To make solar-powered electricity cheaper, the turbine engine would need to generate more electricity for the same amount of heat, which means the engine needs to run hotter.

The problem is that heat exchangers, which transfer heat from the hot molten salt to the working fluid, are currently made of stainless steel or nickel-based alloys that get too soft at the desired higher temperatures and at the elevated pressure of supercritical carbon dioxide.

Researchers conceived a composite of ceramic zirconium carbide and the metal tungsten for more robust heat exchangers.

They created plates of the ceramic-metal composite. The plates host customizable channels for tailoring the exchange of heat.

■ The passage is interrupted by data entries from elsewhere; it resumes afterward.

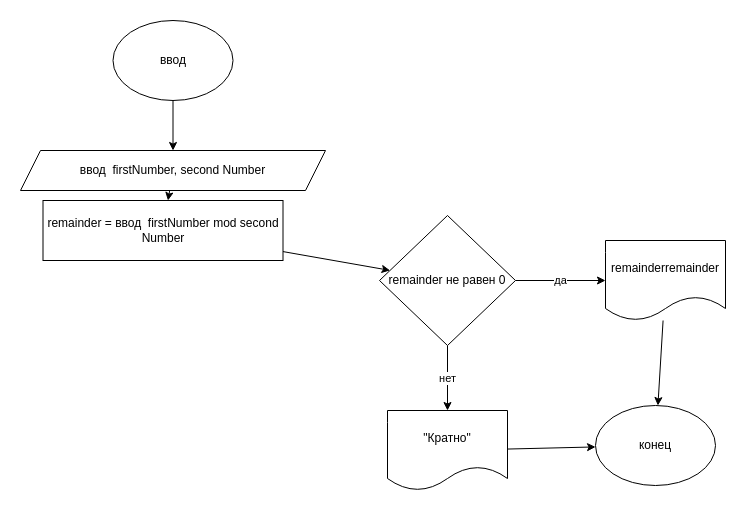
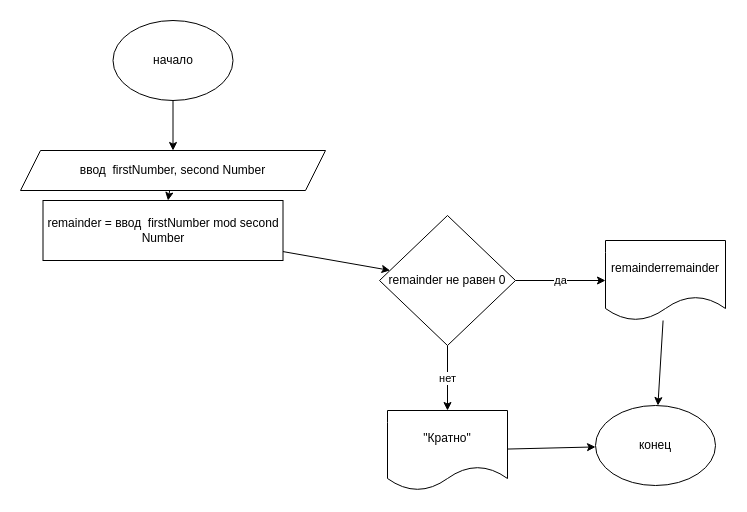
  <mxCell id="0" />
  <mxCell id="1" parent="0" />
  <mxCell id="2" value="" style="edgeStyle=none;html=1;" edge="1" parent="1" source="3" target="5"><mxGeometry relative="1" as="geometry" /></mxCell>
- <mxCell id="3" value="ввод" style="ellipse;whiteSpace=wrap;html=1;" vertex="1" parent="1"><mxGeometry x="112.5" y="20" width="120" height="80" as="geometry" /></mxCell>
+ <mxCell id="3" value="начало" style="ellipse;whiteSpace=wrap;html=1;" vertex="1" parent="1"><mxGeometry x="112.5" y="20" width="120" height="80" as="geometry" /></mxCell>
  <mxCell id="4" style="edgeStyle=none;html=1;" edge="1" parent="1" source="5" target="7"><mxGeometry relative="1" as="geometry" /></mxCell>
  <mxCell id="5" value="ввод&amp;nbsp; firstNumber, second Number" style="shape=parallelogram;perimeter=parallelogramPerimeter;whiteSpace=wrap;html=1;fixedSize=1;" vertex="1" parent="1"><mxGeometry x="20" y="150" width="305" height="40" as="geometry" /></mxCell>
  <mxCell id="6" style="edgeStyle=none;html=1;" edge="1" parent="1" source="7" target="10"><mxGeometry relative="1" as="geometry" /></mxCell>
  <mxCell id="7" value="remainder = ввод&amp;nbsp; firstNumber mod second Number" style="rounded=0;whiteSpace=wrap;html=1;" vertex="1" parent="1"><mxGeometry x="42.5" y="200" width="240" height="60" as="geometry" /></mxCell>
  <mxCell id="8" value="да" style="edgeStyle=none;html=1;" edge="1" parent="1" source="10" target="12"><mxGeometry relative="1" as="geometry" /></mxCell>
  <mxCell id="9" value="нет" style="edgeStyle=none;html=1;exitX=0.5;exitY=1;exitDx=0;exitDy=0;" edge="1" parent="1" source="10" target="14"><mxGeometry relative="1" as="geometry" /></mxCell>
  <mxCell id="10" value="&lt;span&gt;remainder не равен 0&lt;/span&gt;" style="rhombus;whiteSpace=wrap;html=1;" vertex="1" parent="1"><mxGeometry x="379" y="215" width="136" height="130" as="geometry" /></mxCell>
  <mxCell id="11" style="edgeStyle=none;html=1;" edge="1" parent="1" source="12" target="15"><mxGeometry relative="1" as="geometry" /></mxCell>
  <mxCell id="12" value="&lt;span&gt;remainder&lt;/span&gt;&lt;span&gt;remainder&lt;/span&gt;" style="shape=document;whiteSpace=wrap;html=1;boundedLbl=1;" vertex="1" parent="1"><mxGeometry x="605" y="240" width="120" height="80" as="geometry" /></mxCell>
  <mxCell id="13" style="edgeStyle=none;html=1;" edge="1" parent="1" source="14" target="15"><mxGeometry relative="1" as="geometry" /></mxCell>
  <mxCell id="14" value="&quot;Кратно&quot;" style="shape=document;whiteSpace=wrap;html=1;boundedLbl=1;" vertex="1" parent="1"><mxGeometry x="387" y="410" width="120" height="80" as="geometry" /></mxCell>
  <mxCell id="15" value="конец" style="ellipse;whiteSpace=wrap;html=1;" vertex="1" parent="1"><mxGeometry x="595" y="405" width="120" height="80" as="geometry" /></mxCell>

Mechanical tests and corrosion tests showed that the composite material could be more efficient than high-pressure, high-pressure supercritical carbon dioxide needed for generating electricity more efficiently than today's heat exchangers.

An economic analysis also shows that the scaling-up of these heat exchangers could be comparable to those of the steel or nickel-based alloys.

"Ultimately, with continued development, this technology would allow for large-scale penetration of renewable solar energy into the grid electricity," Sandhage said.

"This would mean dramatic reductions in human-made carbon dioxide emissions from electricity production," he said.

(This story has been edited by Business Standard staff and is self-generated from a syndicated feed.)